I stopped reading at page 66. I was simultaneously bored and unsettled by the book and set it aside. This being said, I do not know how the book ends or develops, and I honestly don’t care. Here are the main things I found problematic within those first 66 pages:

  1. The Thuve and the Shotet. The Thuve are presented as a lighter skinned race who are passive. Akos, one of the main characters, views the Shotet as a brutal and fierce race of people (the Shotet killed Akos’s grandmother). The first time the readers are introduced to the Shotet, the Shotet arrive to Akos’s family farm and brutally murder his father.
  2. The Shotet language is described as harsh and gutteral by Akos compared to his own softer sounding language (who discovers he has the ability to speak other languages without prior conscious knowledge of them). This view of languages is similar to the comparisons of the “music” of Romance (white) languages (French, Italian, Spanish) to the “harsh, guttural” (black) languages of the African continent.
  3. While the Shotet are described has having varying tones of skin, Cyra’s mother is described as having hair curly enough for fingers to be trapped in the curls while Cyra’s is not as curly as that. Um. Okay.
  4. Cyra’s brother Ryz forcibly trades one of his memories for one of Cyra’s. Cyra obviously struggles against it and can’t fight it, and you know what? That’s rape. Forcing someone to take something mentally (and inevitably physically) is an act of rape. Cyra was raped by her own brother. As a result of that rape, Cyra’s power manifests itself as pain. Literally. Pain.

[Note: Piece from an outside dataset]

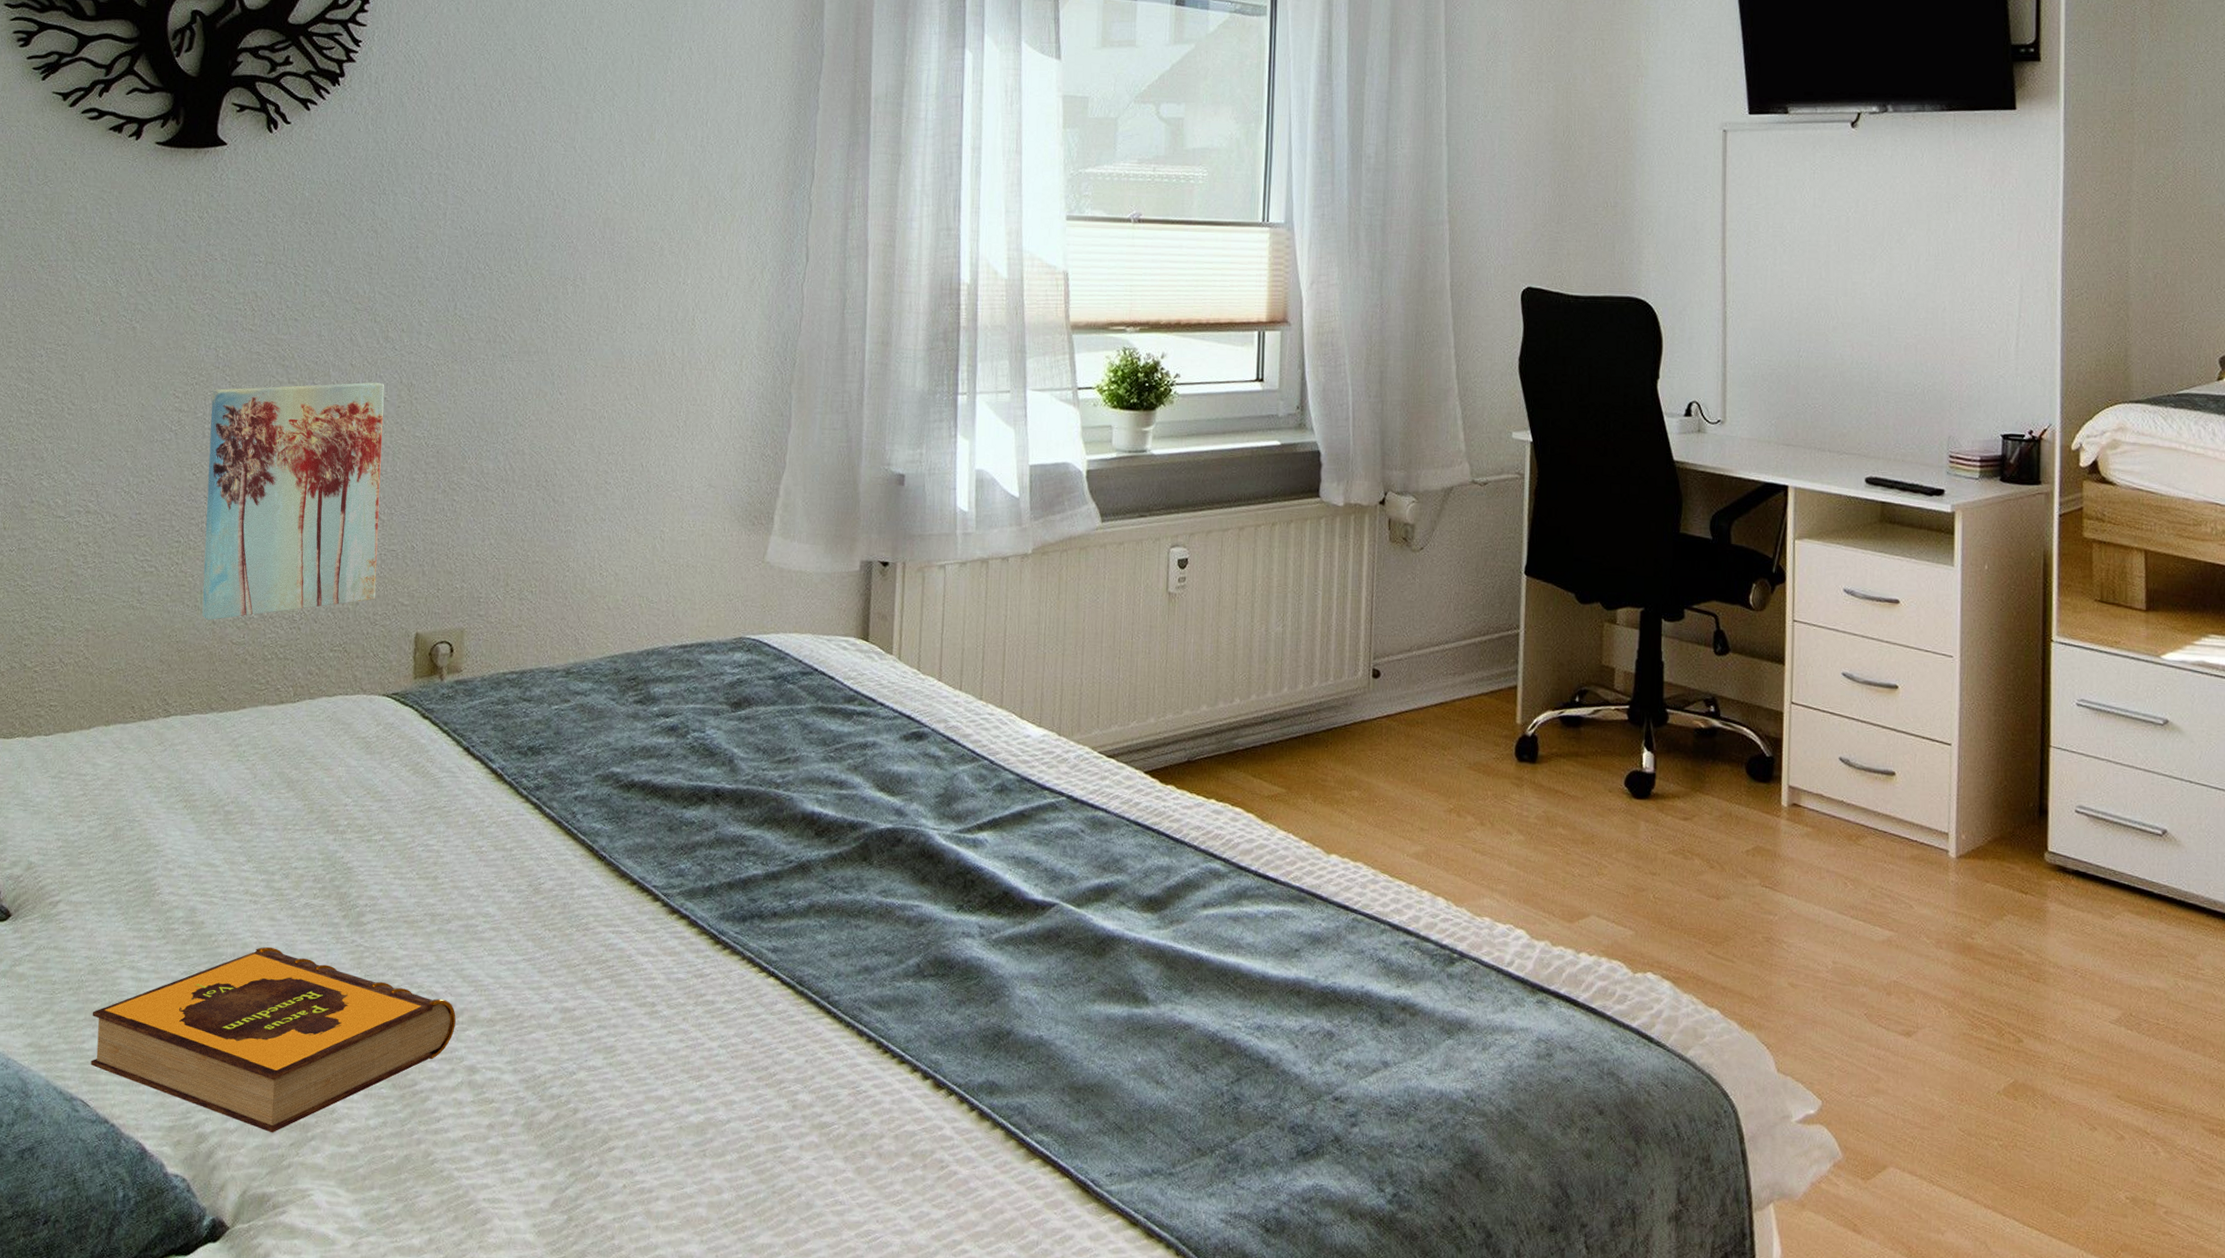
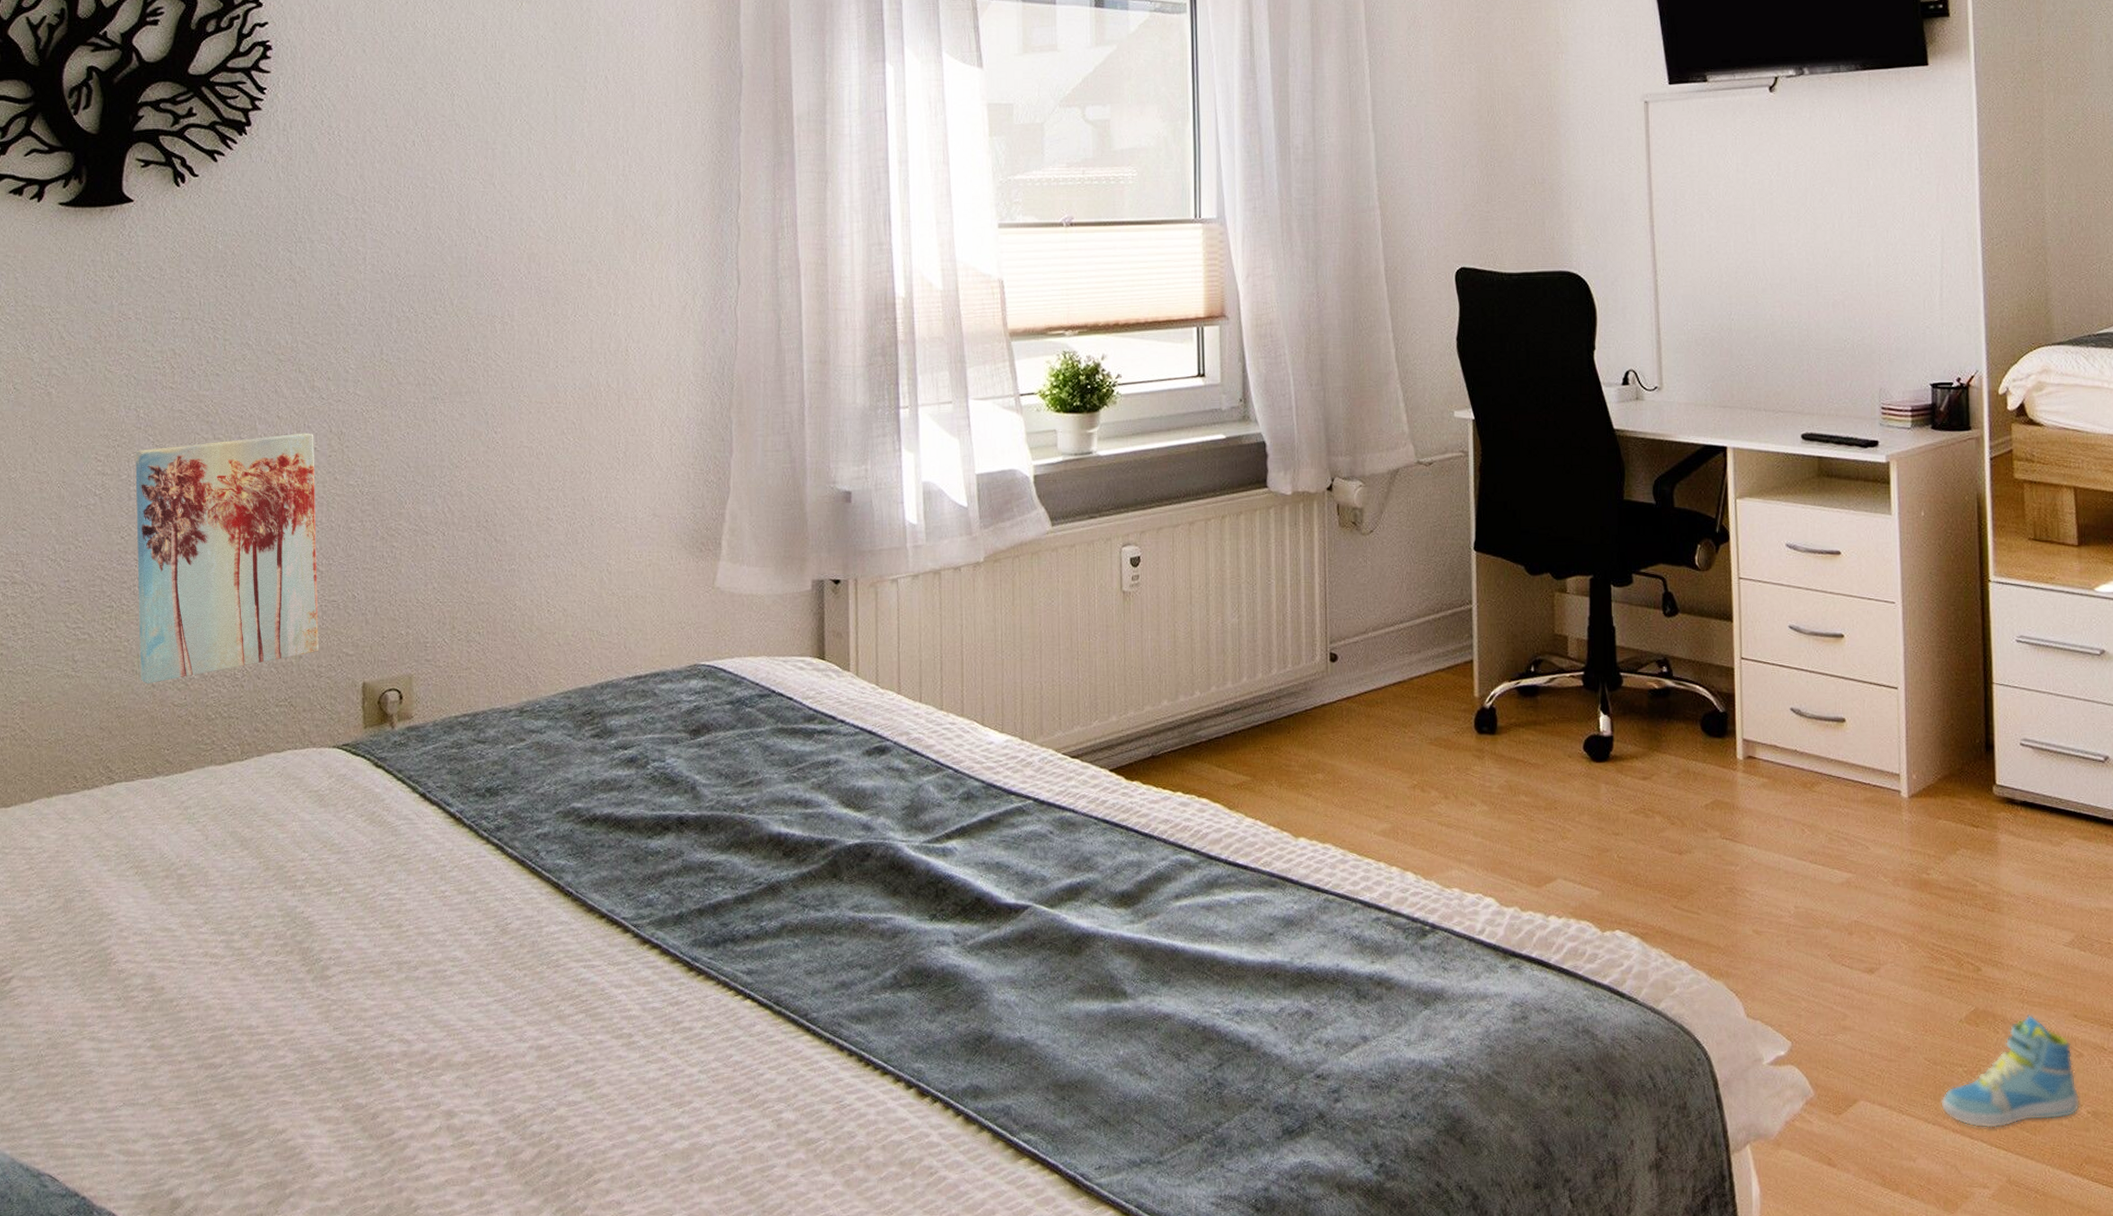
hardback book: present [90,946,456,1133] -> none [54,1007,430,1193]
sneaker: none [1973,1091,2119,1207] -> present [1941,1014,2080,1128]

By page 66, Cyra cannot touch other people without feeling pain, and other people cannot touch her without feeling pain.
  5. Later, Cyra’s mother asks the doctor “You’re saying this gift is my daughter’s fault? That she wants to be this way?” And the doctor (male) says, “Cyra, the gift comes from you. If you change, the gift will, too.” So a man is telling a woman that her rape and her pain from that rape is her own fault and that she can change it at will. Yep. That’s a blatant reinforcement of rape culture.
  6. The religion of the Shotet draws heavily from Islamic ideology. Some of the religious leaders are called clerics, and some of the practices reinforce the negative views the West has on Muslim culture. We need to move past these harmful stereotypes.
  7. While I enjoyed the Divergent trilogy well enough for what it is (even if it’s a blatant knockoff of The Hunger Games and Harry Potter, it is also somewhat original in its ending), Carve the Mark is a lazy reimagining of the Star Wars and X-Men universes. It tries to be unique and diverse, but the glaring insensitivity within the first sixty pages result in its failing.

I was excited for this because there aren’t too many science fiction novels lately for the YA audience. However, the problems in the novel fail its readers by relying on outdated, racist tropes that should be a thing of the past in 2017. Science fiction is about creating new worlds, exploring new ideas, and finding some kernel of society to examine. Carve the Mark does none of this. Instead of drawing on redundant, harmful tropes, science fiction should offer the author and the readers the ability to create something new, to flip tropes and reinvent them. It seems as if the editors failed to notice or didn’t care, knowing that they’d have a cash-grab with the popular name attached; or it seems as if Roth is privileged enough to be unaware of the damage she has caused with these themes. Maybe it’s a combination of both.

After the roller coaster of the last several years with the Black Lives Matter movement, the systematic oppression of Muslims, and the discussions I have had and read, I’m finding myself more and more sensitive to the plights of those who are oppressed. I want to give those people a voice rather than reinforce harmful views. Instead of purchasing or reading this, I recommend finding, like many others have suggested, an own voices/diverse work. My personal recommendation is N.K. Jemisin’s The Fifth Season.